Drinking made my infusions more painful, my psoriasis symptoms worse and my flare-ups more frequent. Yet I wouldn’t stop drinking. My drinking was more important than self-care. Frankly, because I didn’t care.
I’ve had severe psoriasis since I was 4 years old. Anyone who has the disease knows the psychosocial burdens that come along with it: isolation, anxiety, depression, embarrassment, shame. The fact that a flare-up could happen at any time caused a paranoia that I was desperate to numb.
I started drinking at 14. I used alcohol like you would use the reset button on a video game. Hit the button, no matter where you are in the game, and boom. Blackness. Clean slate. Anxiety wiped. I drank to numb my anxiety or lift the depression for even a little while.

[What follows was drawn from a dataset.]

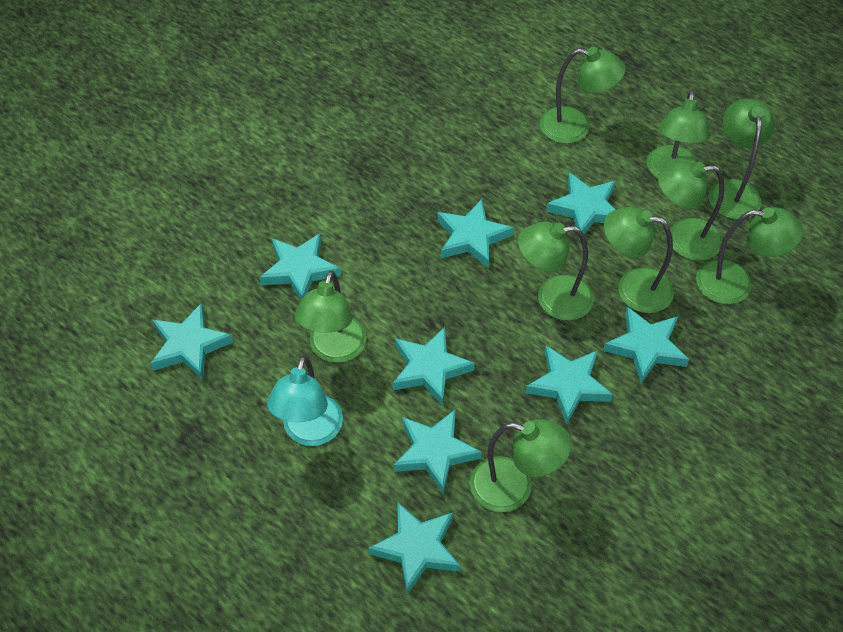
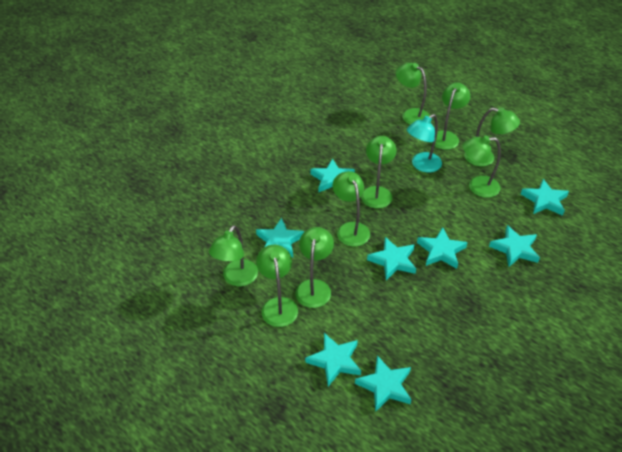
turquoise star: [151,303,233,380] [260,233,341,300] [368,502,461,595] [393,327,475,406] [393,410,482,493] [437,199,514,268] [526,346,613,424] [546,172,616,240] [603,307,689,384] = 9 -> [256,218,304,258] [305,333,361,386] [310,159,355,192] [355,355,411,412] [367,237,416,280] [417,227,468,269] [489,225,540,267] [521,179,569,216] = 8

But when I woke up the next day my skin burned, my anxiety was heightened and my sadness kicked in. I needed to feel better, so I would start the drinking cycle all over again.
Most studies conclude that people who have psoriasis drink more. The severity of the disease correlates with the amount of alcohol consumed. At age 20, my body was 90 percent covered. After years of using only topicals, I began taking a systemic. I was told that I could not drink alcohol at all as it carried some serious side effects.